The PlayStation 3 would have to be my favourite games console of all time. I have around 100 game discs and another 200 digitally downloaded pieces of content. When I’m given a multiplatform release I will always choose the PlayStation 3 version.
That is not to say I don’t like the other consoles. I enjoy the Wii, the Wii U, the Xbox 360 and the handheld consoles a great deal too – in fact I think this has been the finest generation of gaming in general. As much as the games industry complains and fights within itself at times, consumers are spoiled for choice and quality like they have never been before.
But why do I enjoy the PlayStation 3 the most? Here’s my ten quick reasons:
PlayStation Network – Sony’s PlayStation Network started out greatly inferior to what Microsoft was offering with the Xbox Live service. And that’s fair enough – the PSN was free, and people paid for Xbox Live. Over time the PSN has developed into a full-featured service that rivals Xbox Live… and is still free. It’s great being able to play online and socialise and such without paying a cent.
Non-gaming Apps – The recent report that people use the PS3 more for non-gaming applications than playing games tells me a lot about about the quality of the non-gaming stuff you can do on the console. From Mubi, that wonderful service for people who like old, obscure and independent films, to the excellent music streaming service in Music Unlimited to the ultimate party channel, VidZone, there’s plenty to do with your console even if you’re not in the mood for a game.
First Party Exclusives – Sony invests heavily in its studios to produce an endless stream of exclusive games to sell; and sell they do.
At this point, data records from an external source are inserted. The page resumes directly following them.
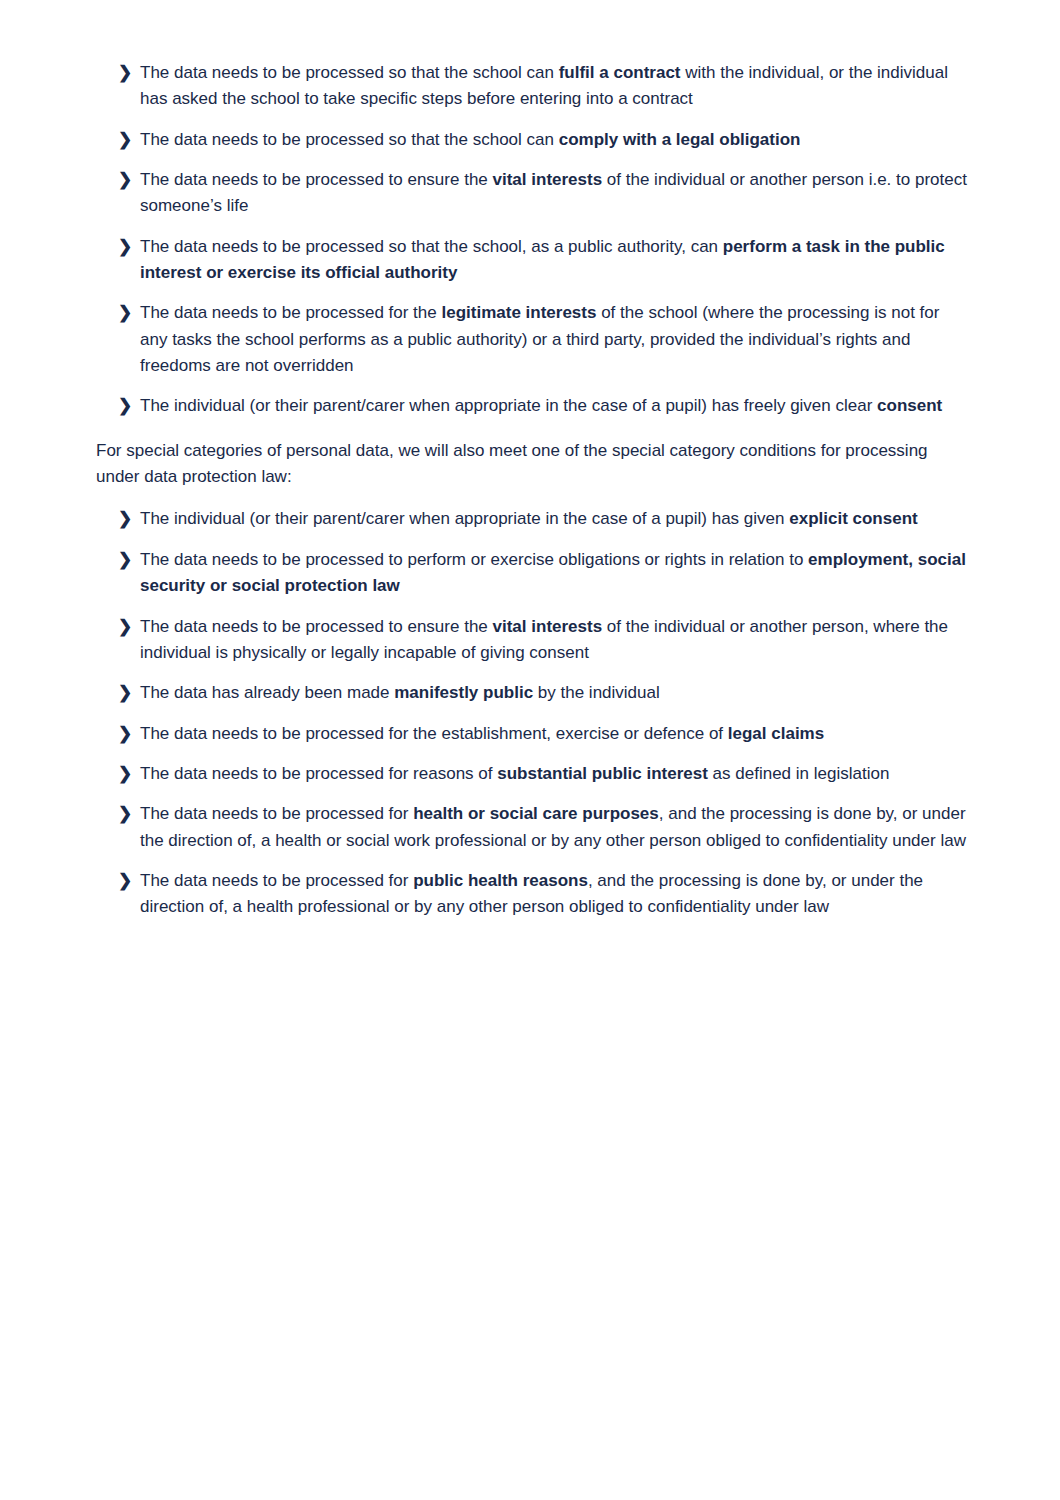The data needs to be processed so that the school can fulfil a contract with the individual, or the individual has asked the school to take specific steps before entering into a contract
The data needs to be processed so that the school can comply with a legal obligation
The data needs to be processed to ensure the vital interests of the individual or another person i.e. to protect someone’s life
The data needs to be processed so that the school, as a public authority, can perform a task in the public interest or exercise its official authority
The data needs to be processed for the legitimate interests of the school (where the processing is not for any tasks the school performs as a public authority) or a third party, provided the individual’s rights and freedoms are not overridden
The individual (or their parent/carer when appropriate in the case of a pupil) has freely given clear consent
For special categories of personal data, we will also meet one of the special category conditions for processing under data protection law:
The individual (or their parent/carer when appropriate in the case of a pupil) has given explicit consent
The data needs to be processed to perform or exercise obligations or rights in relation to employment, social security or social protection law
The data needs to be processed to ensure the vital interests of the individual or another person, where the individual is physically or legally incapable of giving consent
The data has already been made manifestly public by the individual
The data needs to be processed for the establishment, exercise or defence of legal claims
The data needs to be processed for reasons of substantial public interest as defined in legislation
The data needs to be processed for health or social care purposes, and the processing is done by, or under the direction of, a health or social work professional or by any other person obliged to confidentiality under law
The data needs to be processed for public health reasons, and the processing is done by, or under the direction of, a health professional or by any other person obliged to confidentiality under law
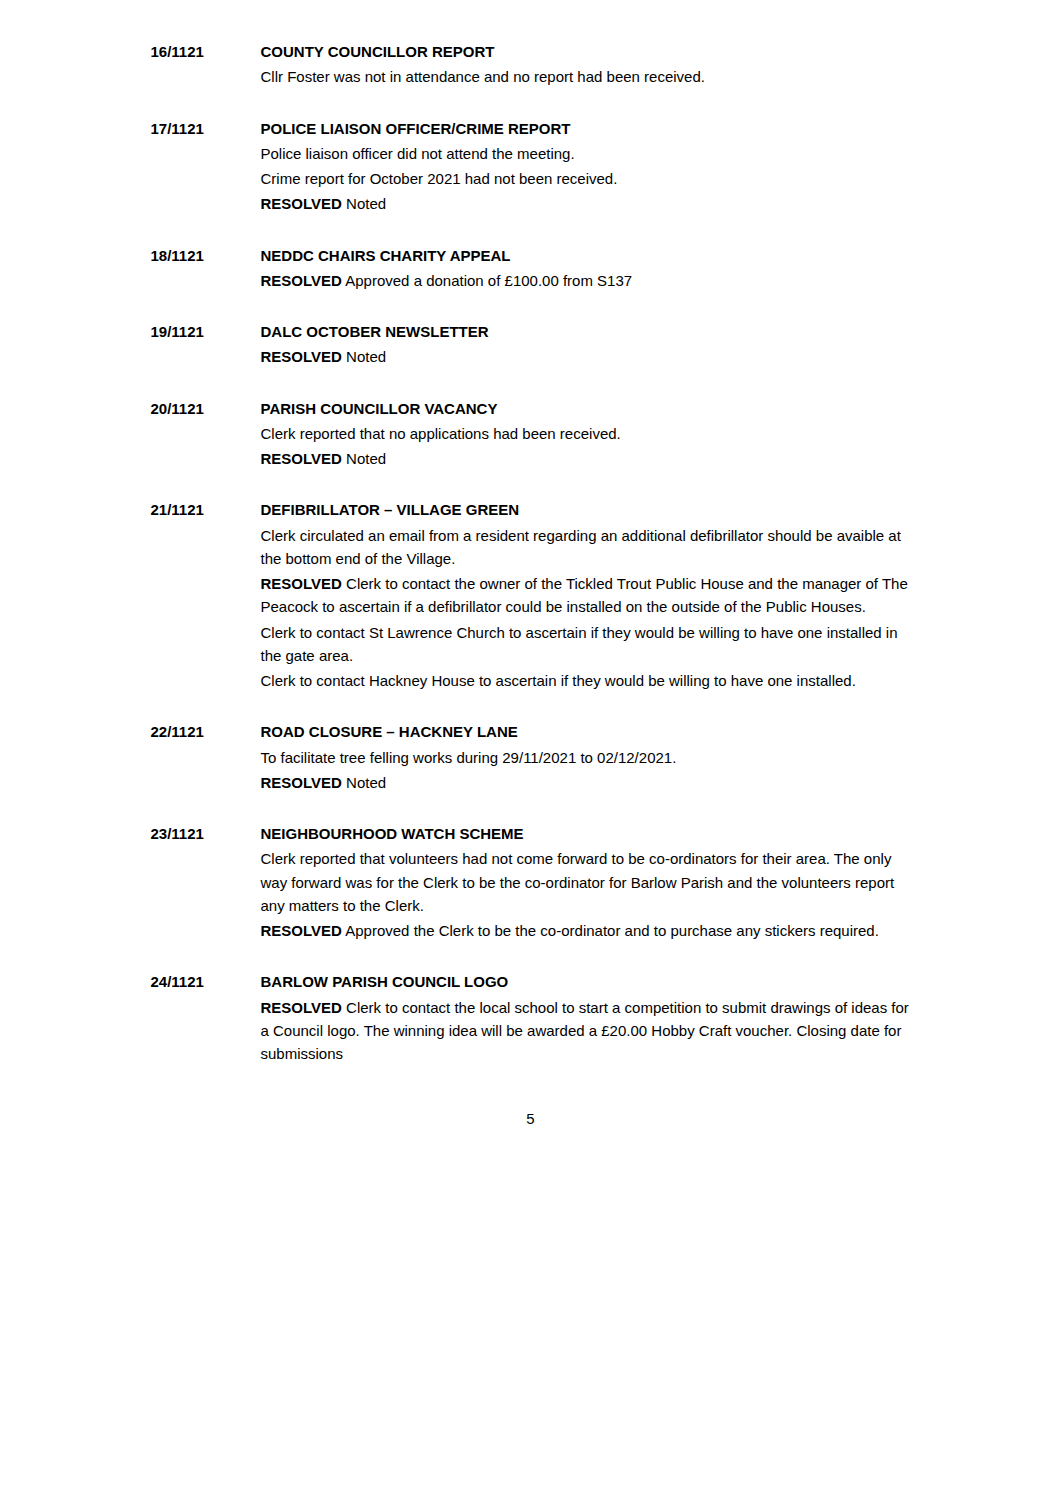16/1121
COUNTY COUNCILLOR REPORT
Cllr Foster was not in attendance and no report had been received.
17/1121
POLICE LIAISON OFFICER/CRIME REPORT
Police liaison officer did not attend the meeting.
Crime report for October 2021 had not been received.
RESOLVED Noted
18/1121
NEDDC CHAIRS CHARITY APPEAL
RESOLVED Approved a donation of £100.00 from S137
19/1121
DALC OCTOBER NEWSLETTER
RESOLVED Noted
20/1121
PARISH COUNCILLOR VACANCY
Clerk reported that no applications had been received.
RESOLVED Noted
21/1121
DEFIBRILLATOR – VILLAGE GREEN
Clerk circulated an email from a resident regarding an additional defibrillator should be avaible at the bottom end of the Village.
RESOLVED Clerk to contact the owner of the Tickled Trout Public House and the manager of The Peacock to ascertain if a defibrillator could be installed on the outside of the Public Houses.
Clerk to contact St Lawrence Church to ascertain if they would be willing to have one installed in the gate area.
Clerk to contact Hackney House to ascertain if they would be willing to have one installed.
22/1121
ROAD CLOSURE – HACKNEY LANE
To facilitate tree felling works during 29/11/2021 to 02/12/2021.
RESOLVED Noted
23/1121
NEIGHBOURHOOD WATCH SCHEME
Clerk reported that volunteers had not come forward to be co-ordinators for their area. The only way forward was for the Clerk to be the co-ordinator for Barlow Parish and the volunteers report any matters to the Clerk.
RESOLVED Approved the Clerk to be the co-ordinator and to purchase any stickers required.
24/1121
BARLOW PARISH COUNCIL LOGO
RESOLVED Clerk to contact the local school to start a competition to submit drawings of ideas for a Council logo. The winning idea will be awarded a £20.00 Hobby Craft voucher. Closing date for submissions
5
From God of War to character mashups in All Stars Battle Royale to more niche stuff like Twisted Metal, Sony has developed a deep stable of great franchises to rely on.
Third Party Support – Because Nintendo has developed that “casual” reputation and Microsoft has never performed well in Japan, the PlayStation 3 has become the “go to” console for many Japanese developers making games for the Japanese. This makes me happy because I like Japanese games – especially the JRPGs. Hyperdimension Neptunia and the Atelier franchise, for instance, are exclusive to the PS3, which certainly has me playing the console for hours and weeks at a time.
Vita/ PSP Connectivity – The PlayStation 3 “talks” to the Vita far better than Nintendo’s consoles talk, and with more features than the Xbox/ Smartglass pairing. From free Vita versions of the likes of All Stars Battle Royale when people buy the PS3 game to the near-perfect port of Dead or Alive 5 to handheld format, the Vita really does allow me to continue my PlayStation 3 experience when I’m out and about.
PlayStation Plus – While the PlayStation Network is free to access, for a paltry $70/ year (in Australia), I can access over a dozen games over the course of the year without additional charge. 12 games for the price of one? Yes please. Now, of course if I stop paying for PSPlus I lose these games. But like I’m going to stop paying for PSPlus.
Dualshock Controller – There’s a reason Sony has only slightly modified the Dualshock Controller for the PlayStation 4 – this little device has more than enough buttons and inputs to let me play the games I like to play, and fits my hands comfortably. It’s a supreme piece of engineering and a often-forgotten advantage that the PlayStation 3 has enjoyed over the years.
3D Support – Not all that many games might have supported this, but for people with 3D TVs and those games, the 3D support did significantly enhance the experience. Tecmo Koei’s Warriors games, especially, were significantly enhanced by playing them in 3D, and it’s another forgotten feature that I think Sony implemented really well into its console.
Social Interactions – I like my virtual trophy cabinet, and I like boasting of my achievements to Facebook. I love the simple messaging system of the PS3 and the simple but elegant friends list. I love how easy it is to invite people into online games, and I like having access to it on my phone via the official app. The PlayStation 3 has been my most social console, and that’s been another reason that I tend to turn it on more often – just in case I feel like some multiplayer.
Blu-Ray – Thanks to the PlayStation 3 I’ve never felt the need to buy a Blu-Ray player. The occasional Blu-Ray disc still entices me for its features and whatnot (this is despite having an Apple TV, which is quite excellent), and so, despite preferring to download my games these days, the disc drive still gets a workout.
So, which is your favourite game console of all time, and why?